**Page text**
○ ○ ○ ○ ○ ○ ○

Voice plays a primary role in the differentiation of most consonants including the nasals but excluding the plosives. The plosives b, d, and g are voiceless and differ from p, t and k only by their lack of aspiration. Preaspiration occurs before geminate (long or double consonants) p, t and k. It does not occur before geminate b, d or g. Pre-aspirated tt is analogous etymologically and phonetically to German and Dutch cht (compare Icelandic nótt, dóttir with the German Nacht, Tochter and the Dutch nacht, dochter).
- /n̥ n tʰ t/ are laminal denti-alveolar, /s/ is apical alveolar, /θ ð/ are alveolar non-sibilant fricatives; the former is laminal, while the latter is usually apical.
- The voiceless continuants /f s θ ç x h/ are always constrictive [f s̺ θ̠ ç x h], but the voiced continuants /v ð j ɣ/ are not very constrictive and are often closer to approximants [ʋ ð̠˕ j ɰ] than fricatives [v ð̠ ʝ ɣ].
- A phonetic analysis reveals that the voiceless lateral approximant [l̥] is, in practice, usually realized with considerable friction, especially word-finally or syllable-finally, i. e., essentially as a voiceless alveolar lateral fricative [ɬ].
Scholten (2000, p. 22) includes three extra phones: [ʔ l̥ˠ lˠ].
A large number of competing analyses have been proposed for Icelandic phonemes. The problems stem from complex but regular alternations and mergers among the above phones in various positions.
|Mid||ei • øi||ou|
Icelandic retains many grammatical features of other ancient Germanic languages, and resembles Old Norwegian before much of its fusional inflection was lost. Modern Icelandic is still a heavily inflected language with four cases: nominative, accusative, dative and genitive. Icelandic nouns can have one of three grammatical genders—masculine, feminine or neuter. There are two main declension paradigms for each gender: strong and weak nouns, which are furthermore divided in sub-classes of nouns, based primarily on the genitive singular and nominative plural ending of a particular noun. For example, within the masculine nouns that have a strong declension, there is a sub-class (class 1) that declines with an -s (Hests) in the genitive singular and -ar (Hestar) in the nominative plural. However there is another sub-class (class 3) of strong masculine nouns that always declines with -ar (Hlutar) in the genitive singular and -ir (Hlutir) in the nominative plural. Additionally, Icelandic permits a quirky subject, which is a phenomenon whereby certain verbs specify that their subjects are to be in a case other than the nominative.
Nouns, adjectives and pronouns are declined in the four cases, and for number in the singular and plural. T-V distinction ("þérun") in modern Icelandic seems on the verge of extinction, yet can still be found, especially in structured official address and traditional phrases.

○ ○ ○ ○ ○ ○ ○

**To do**
[a] Retype the part of the Icelandic passage between "Voice plays a" and "Dutch nacht, dochter).", inclusive.
[b] According to the Icelandic passage, which four cases does modern Icelandic have?
The material after the Icelandic passage is separate from it.

○ ○ ○ ○ ○ ○ ○

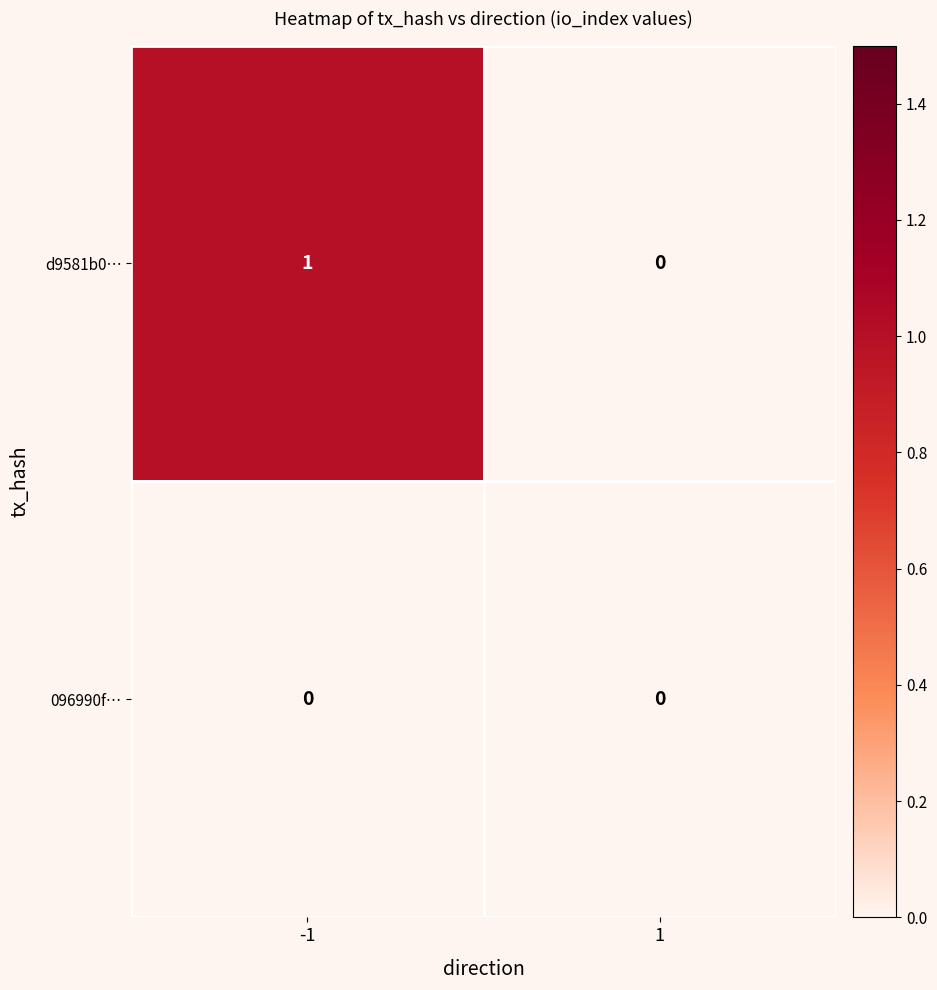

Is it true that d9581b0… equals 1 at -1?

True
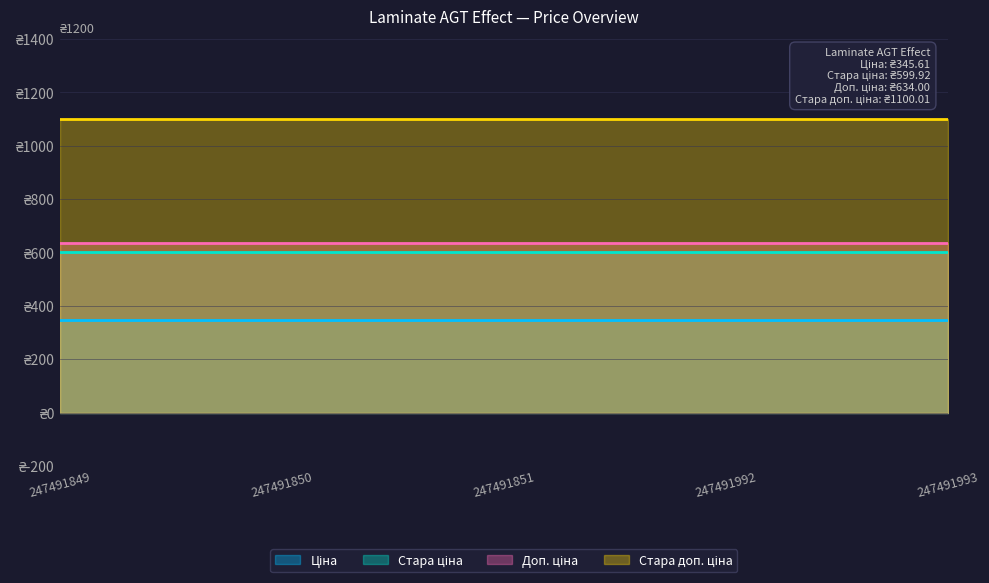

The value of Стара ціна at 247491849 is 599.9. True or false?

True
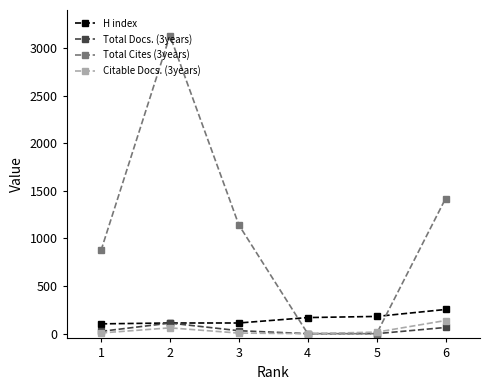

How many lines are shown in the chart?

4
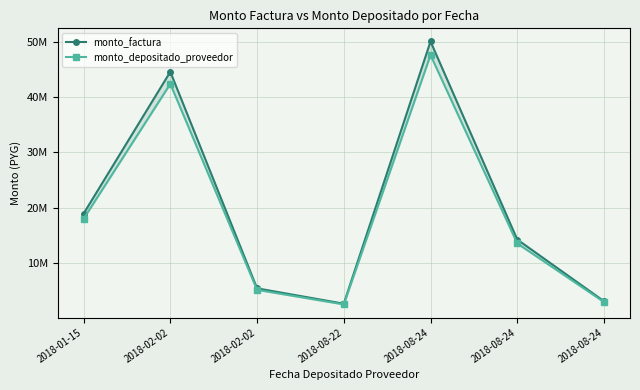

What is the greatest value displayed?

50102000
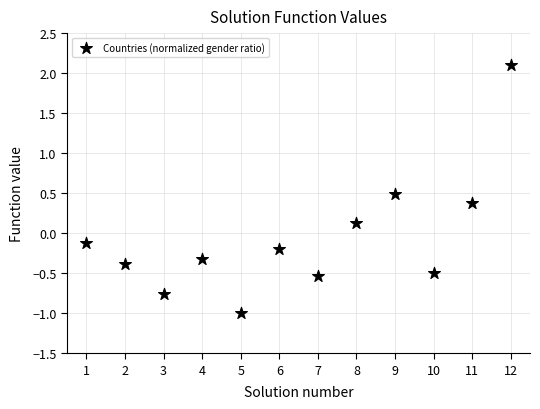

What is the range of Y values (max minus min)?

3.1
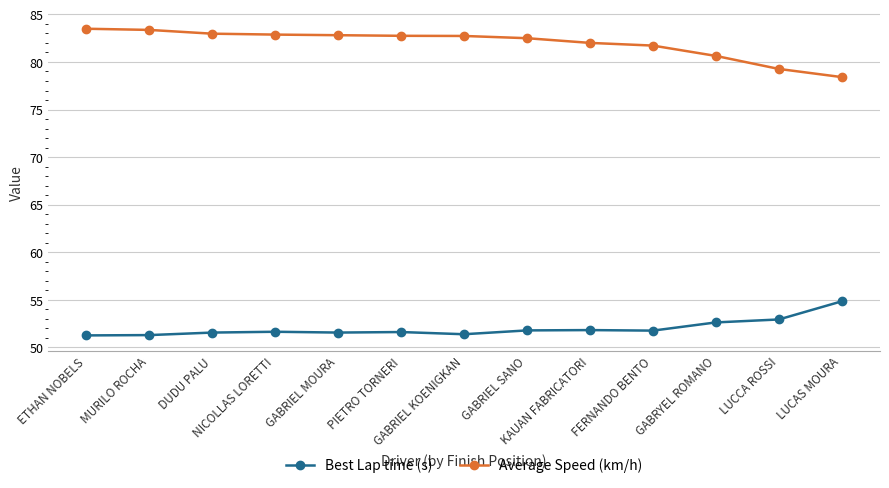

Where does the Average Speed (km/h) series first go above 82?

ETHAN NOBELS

○ ○ ○ ○ ○ ○ ○

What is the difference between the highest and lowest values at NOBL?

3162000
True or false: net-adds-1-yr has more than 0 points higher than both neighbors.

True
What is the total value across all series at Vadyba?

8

○ ○ ○ ○ ○ ○ ○

**Your written answers**
[a]
Voice plays a primary role in the differentiation of most consonants including the nasals but excluding the plosives. The plosives b, d, and g are voiceless and differ from p, t and k only by their lack of aspiration. Preaspiration occurs before geminate (long or double consonants) p, t and k. It does not occur before geminate b, d or g. Pre-aspirated tt is analogous etymologically and phonetically to German and Dutch cht (compare Icelandic nótt, dóttir with the German Nacht, Tochter and the Dutch nacht, dochter).

[b] Nominative, accusative, dative and genitive.